There was no misjoinder of parties or causes of action. Kennison et al. v. Du Plantis et al. (Tex.Civ.App.)
If the findings of the court not assailed by appellants are correct, the election held at the tabernacle was ordered by the proper authority on March 13th, for the election of five trustees, which would, under the act, constitute a full board. Notice of such election was legally given, and it was honestly and fairly held. Thereafter, on the 17th of March, two of the trustees, without giving any notice thereof, attempted to hold a special meeting of the board outside of the district, at which meeting these two trustees attempted to appoint two parties as trustees to succeed two members of the board who had resigned. On the 18th of March, at a meeting outside of the district, these two members, with their appointees, attempted to select two of their number who should hold office for the term beginning May 1, 1926, and attempted to order an election for the election of three other members of the board of school trustees who would hold office for the term beginning May 1, 1926. The members so selected to hold over were trustees by appointment because there had been no election in 1925, and, under the law, their time expired with the next regular election of school trustees on April 3, 1926; hence the attempt by these two trustees and their appointees to select two of themselves to hold over was an invasion of the rights of the voters of the district to elect two trustees, and was without sanction of law, and in their attempted order of an election for three trustees only they assumed an unwarranted authority in substituting their wishes for the judgment of the qualified voters of the district as to who should constitute at least two members of the board of trustees.

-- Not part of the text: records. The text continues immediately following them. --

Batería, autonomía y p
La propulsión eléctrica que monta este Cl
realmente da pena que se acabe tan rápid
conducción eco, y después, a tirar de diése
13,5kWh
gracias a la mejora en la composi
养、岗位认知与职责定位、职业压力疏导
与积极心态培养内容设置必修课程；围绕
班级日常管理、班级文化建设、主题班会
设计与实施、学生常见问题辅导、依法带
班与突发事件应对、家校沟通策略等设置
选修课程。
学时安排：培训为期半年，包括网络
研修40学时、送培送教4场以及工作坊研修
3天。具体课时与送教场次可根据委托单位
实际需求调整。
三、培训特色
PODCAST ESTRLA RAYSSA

The action, taken by these two trustees and their appointees, did not attempt to modify or rescind the order for the election made by a majority of the board of trustees on the 13th of March, and such order was in full force and effect. The two elections, one at the tabernacle and the other at Lynch's residence, could not both be valid because held in the same district on the same day for the election of trustees for the district. 20 C.J. p. 90, par. 70.
Both of such elections might be void, but we have concluded from the facts disclosed in this record that the election at the tabernacle was properly ordered and honestly and fairly held, and that the court had jurisdiction to hear and determine the contest; therefore the judgment of the trial court that the contestants were the duly and legally elected trustees of the Bula independent school district is affirmed.